Dès l’apéritif, les deux hommes entrèrent dans le vif du sujet. L’héritage. Tous deux n’étaient pas hommes à grappiller tout ce qu’ils pouvaient. La teneur des propos n’allait pas dans le sens de savoir qui avait eu le plus ou le moins et de négocier les miettes restantes. La seule chose qui les animait était la maison. Ce n’était pas la plus grosse part du gâteau. Mais c’était un symbole.

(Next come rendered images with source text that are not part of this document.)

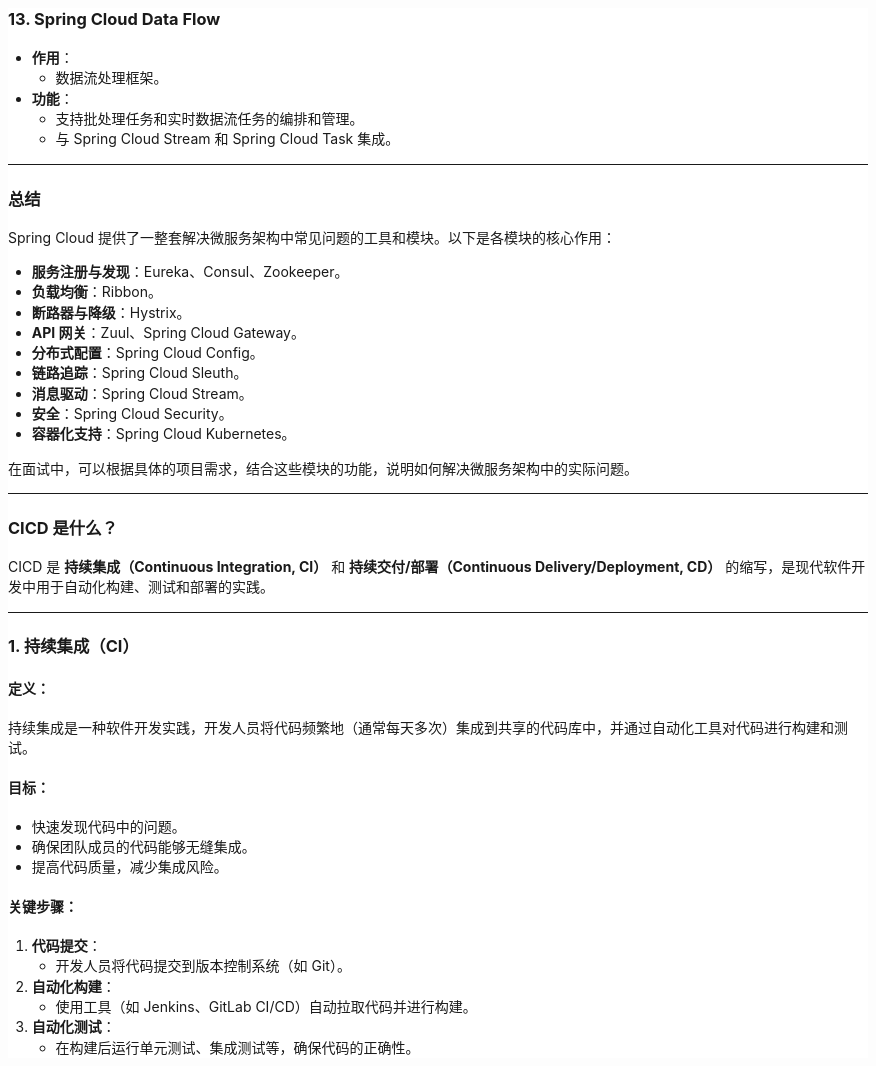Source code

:
### **13. Spring Cloud Data Flow**
- **作用**：
  - 数据流处理框架。
- **功能**：
  - 支持批处理任务和实时数据流任务的编排和管理。
  - 与 Spring Cloud Stream 和 Spring Cloud Task 集成。

---

### **总结**
Spring Cloud 提供了一整套解决微服务架构中常见问题的工具和模块。以下是各模块的核心作用：
- **服务注册与发现**：Eureka、Consul、Zookeeper。
- **负载均衡**：Ribbon。
- **断路器与降级**：Hystrix。
- **API 网关**：Zuul、Spring Cloud Gateway。
- **分布式配置**：Spring Cloud Config。
- **链路追踪**：Spring Cloud Sleuth。
- **消息驱动**：Spring Cloud Stream。
- **安全**：Spring Cloud Security。
- **容器化支持**：Spring Cloud Kubernetes。

在面试中，可以根据具体的项目需求，结合这些模块的功能，说明如何解决微服务架构中的实际问题。


---


### **CICD 是什么？**

CICD 是 **持续集成（Continuous Integration, CI）** 和 **持续交付/部署（Continuous Delivery/Deployment, CD）** 的缩写，是现代软件开发中用于自动化构建、测试和部署的实践。

---

### **1. 持续集成（CI）**

#### **定义**：
持续集成是一种软件开发实践，开发人员将代码频繁地（通常每天多次）集成到共享的代码库中，并通过自动化工具对代码进行构建和测试。

#### **目标**：
- 快速发现代码中的问题。
- 确保团队成员的代码能够无缝集成。
- 提高代码质量，减少集成风险。

#### **关键步骤**：
1. **代码提交**：
   - 开发人员将代码提交到版本控制系统（如 Git）。
2. **自动化构建**：
   - 使用工具（如 Jenkins、GitLab CI/CD）自动拉取代码并进行构建。
3. **自动化测试**：
   - 在构建后运行单元测试、集成测试等，确保代码的正确性。
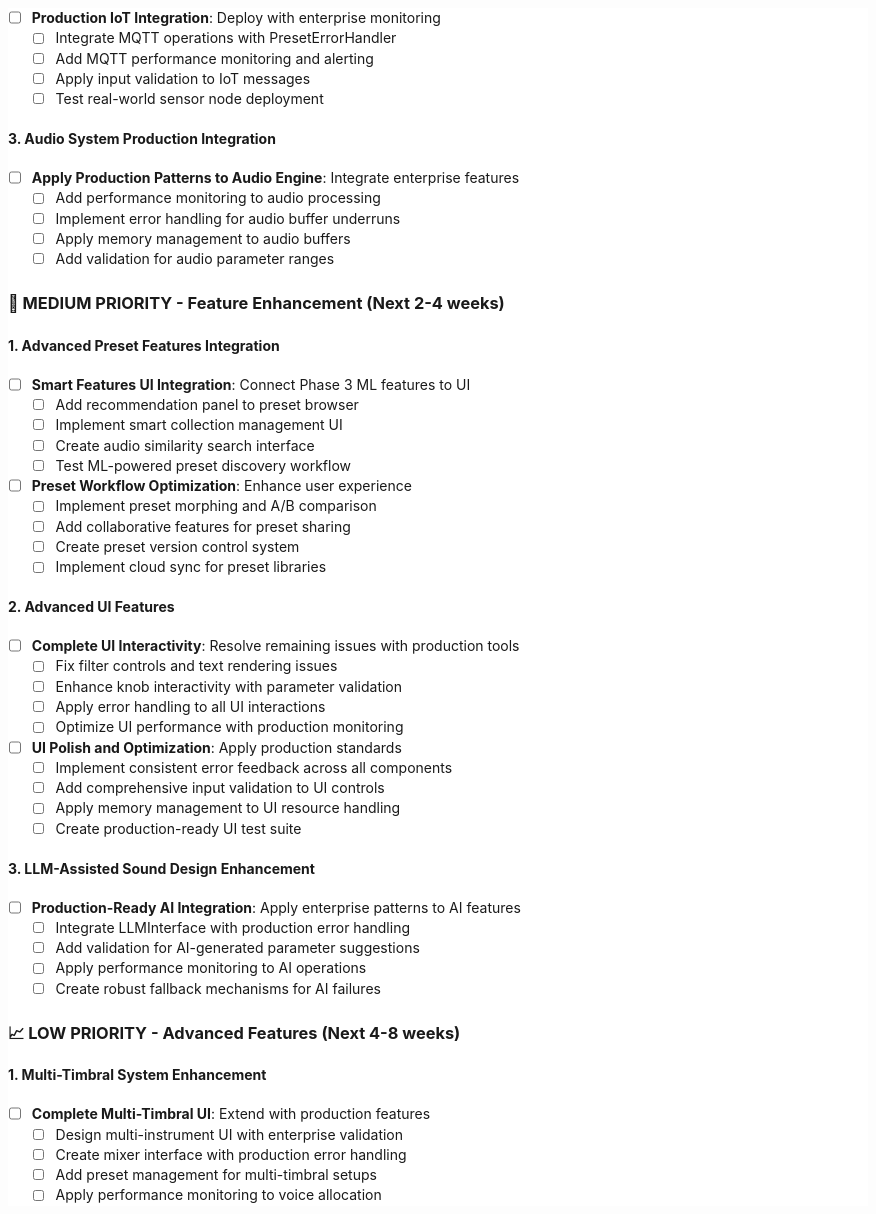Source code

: - [ ] **Production IoT Integration**: Deploy with enterprise monitoring
  - [ ] Integrate MQTT operations with PresetErrorHandler
  - [ ] Add MQTT performance monitoring and alerting
  - [ ] Apply input validation to IoT messages
  - [ ] Test real-world sensor node deployment

#### 3. Audio System Production Integration
- [ ] **Apply Production Patterns to Audio Engine**: Integrate enterprise features
  - [ ] Add performance monitoring to audio processing
  - [ ] Implement error handling for audio buffer underruns
  - [ ] Apply memory management to audio buffers
  - [ ] Add validation for audio parameter ranges

### 🔧 MEDIUM PRIORITY - Feature Enhancement (Next 2-4 weeks)

#### 1. Advanced Preset Features Integration
- [ ] **Smart Features UI Integration**: Connect Phase 3 ML features to UI
  - [ ] Add recommendation panel to preset browser
  - [ ] Implement smart collection management UI
  - [ ] Create audio similarity search interface
  - [ ] Test ML-powered preset discovery workflow

- [ ] **Preset Workflow Optimization**: Enhance user experience
  - [ ] Implement preset morphing and A/B comparison
  - [ ] Add collaborative features for preset sharing
  - [ ] Create preset version control system
  - [ ] Implement cloud sync for preset libraries

#### 2. Advanced UI Features
- [ ] **Complete UI Interactivity**: Resolve remaining issues with production tools
  - [ ] Fix filter controls and text rendering issues
  - [ ] Enhance knob interactivity with parameter validation
  - [ ] Apply error handling to all UI interactions
  - [ ] Optimize UI performance with production monitoring

- [ ] **UI Polish and Optimization**: Apply production standards
  - [ ] Implement consistent error feedback across all components
  - [ ] Add comprehensive input validation to UI controls
  - [ ] Apply memory management to UI resource handling
  - [ ] Create production-ready UI test suite

#### 3. LLM-Assisted Sound Design Enhancement
- [ ] **Production-Ready AI Integration**: Apply enterprise patterns to AI features
  - [ ] Integrate LLMInterface with production error handling
  - [ ] Add validation for AI-generated parameter suggestions
  - [ ] Apply performance monitoring to AI operations
  - [ ] Create robust fallback mechanisms for AI failures

### 📈 LOW PRIORITY - Advanced Features (Next 4-8 weeks)

#### 1. Multi-Timbral System Enhancement
- [ ] **Complete Multi-Timbral UI**: Extend with production features
  - [ ] Design multi-instrument UI with enterprise validation
  - [ ] Create mixer interface with production error handling
  - [ ] Add preset management for multi-timbral setups
  - [ ] Apply performance monitoring to voice allocation

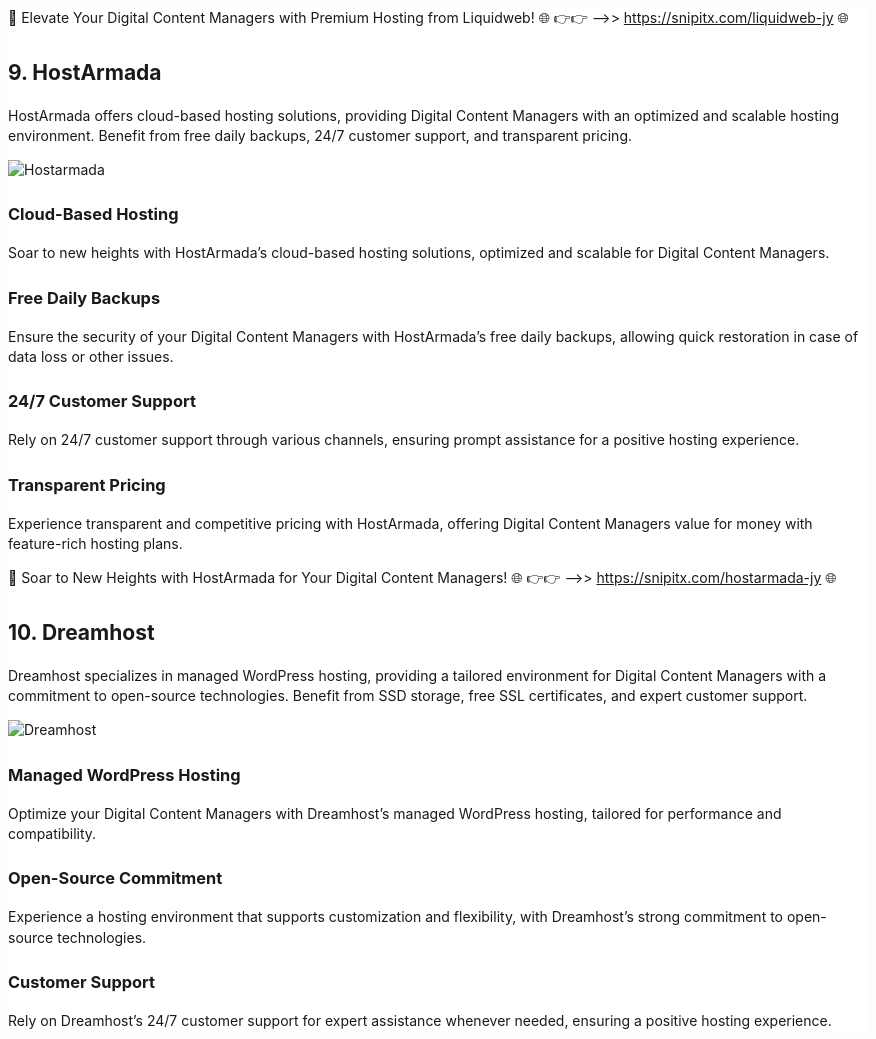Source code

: 🚀 Elevate Your Digital Content Managers with Premium Hosting from Liquidweb! 🌐
👉👉 -->> https://snipitx.com/liquidweb-jy 🌐

## 9. HostArmada

HostArmada offers cloud-based hosting solutions, providing Digital Content Managers with an optimized and scalable hosting environment. Benefit from free daily backups, 24/7 customer support, and transparent pricing.

![Hostarmada](https://i.imgur.com/KFbdf3o.jpeg "Hostarmada Hosting")

### Cloud-Based Hosting
Soar to new heights with HostArmada’s cloud-based hosting solutions, optimized and scalable for Digital Content Managers.

### Free Daily Backups
Ensure the security of your Digital Content Managers with HostArmada’s free daily backups, allowing quick restoration in case of data loss or other issues.

### 24/7 Customer Support
Rely on 24/7 customer support through various channels, ensuring prompt assistance for a positive hosting experience.

### Transparent Pricing
Experience transparent and competitive pricing with HostArmada, offering Digital Content Managers value for money with feature-rich hosting plans.

🚀 Soar to New Heights with HostArmada for Your Digital Content Managers! 🌐
👉👉 -->> https://snipitx.com/hostarmada-jy 🌐

## 10. Dreamhost

Dreamhost specializes in managed WordPress hosting, providing a tailored environment for Digital Content Managers with a commitment to open-source technologies. Benefit from SSD storage, free SSL certificates, and expert customer support.

![Dreamhost](https://i.imgur.com/rXIg8ip.jpeg "Dreamhost Hosting")

### Managed WordPress Hosting
Optimize your Digital Content Managers with Dreamhost’s managed WordPress hosting, tailored for performance and compatibility.

### Open-Source Commitment
Experience a hosting environment that supports customization and flexibility, with Dreamhost’s strong commitment to open-source technologies.

### Customer Support
Rely on Dreamhost’s 24/7 customer support for expert assistance whenever needed, ensuring a positive hosting experience.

Leur maison d’enfance, leur maison de famille. Dans leurs rêves, et même dans la réalité, puisqu’ils avaient déjà évoqué le sujet, ils espéraient la garder pour en faire une maison de vacances à vocation familiale. Il y avait là-bas assez de place et de chambres pour que les deux couples s’y retrouvent ensemble. Le simple fait de changer de lieu de résidence, aller quelques kilomètres plus au nord ou au sud, c’était déjà changer d’ambiance. Ça permettait un break rapide pour des mid-weeks.

— Écoute Gabriel, j’ai bien réfléchi. On peut voir à discuter avec lui. C’est aussi notre frère, après tout.

— Anthony, Anthony… Voyons ! Aurais-tu oublié ses frasques de jeunesse ? Son absence durant tout ce temps ? Tu trouves juste qu’il reçoive d’un homme qu’il a banni de sa vie un bien aussi…

Gabriel ne trouvait pas ses mots. Anthony tenta la conciliation. C’était sa nature.

— Tu n’es pas obligé de me parler sur ce ton, Gabi. Je n’ai plus cinq ans. Et parce que je suis un adulte réfléchi, je me dis qu’il est normal que Simon ait aussi une part de l’héritage.

— Je suis adulte, aussi. Et je ne trouve pas ça normal du tout.

— Essaie de ne pas te braquer, voyons. Si papa avait voulu se souvenir en dernière minute de Simon, tu ne crois que le mieux à faire était de lui laisser la maison ? Qu’aurait-il fait avec de l’argent ?

— Il peut toujours vendre la maison et boire l’argent.

— Oui, mais dans ce cas, on n’a qu’à l’acheter. Nous avons certainement un droit de préemption. Sais-tu à combien le notaire la valorise ?

— Pas la moindre idée.

— On a bien réfléchi, Virginie et moi, et on s’est dit que…

— Arrêtez avec votre gentillesse ! S’emporta Gabriel. Je ne sais pas si c’est de la naïveté ou de la lâcheté qui te retient de faire des choix. Il faut savoir trancher dans le vif, Anthony. Arrêtez de tendre la joue droite quand des emmerdeurs viennent vous gifler sur la gauche. On n’est pas dans le monde des bisounours. Youhou ! Réveillez-vous !

Virginie et Anthony se plongèrent tous deux dans leur verre. Ils faisaient leur possible pour ne brusquer personne et ça leur retombait dessus. Quant à Isabella, aucun secours à attendre de son côté. Elle était littéralement absente. S’il fallait ne plus faire attention aux autres, alors Virginie avait pris sa décision.

— Je suis enceinte, lança-t-elle, autant pour changer de sujet que pour assouvir enfin ses propres désirs.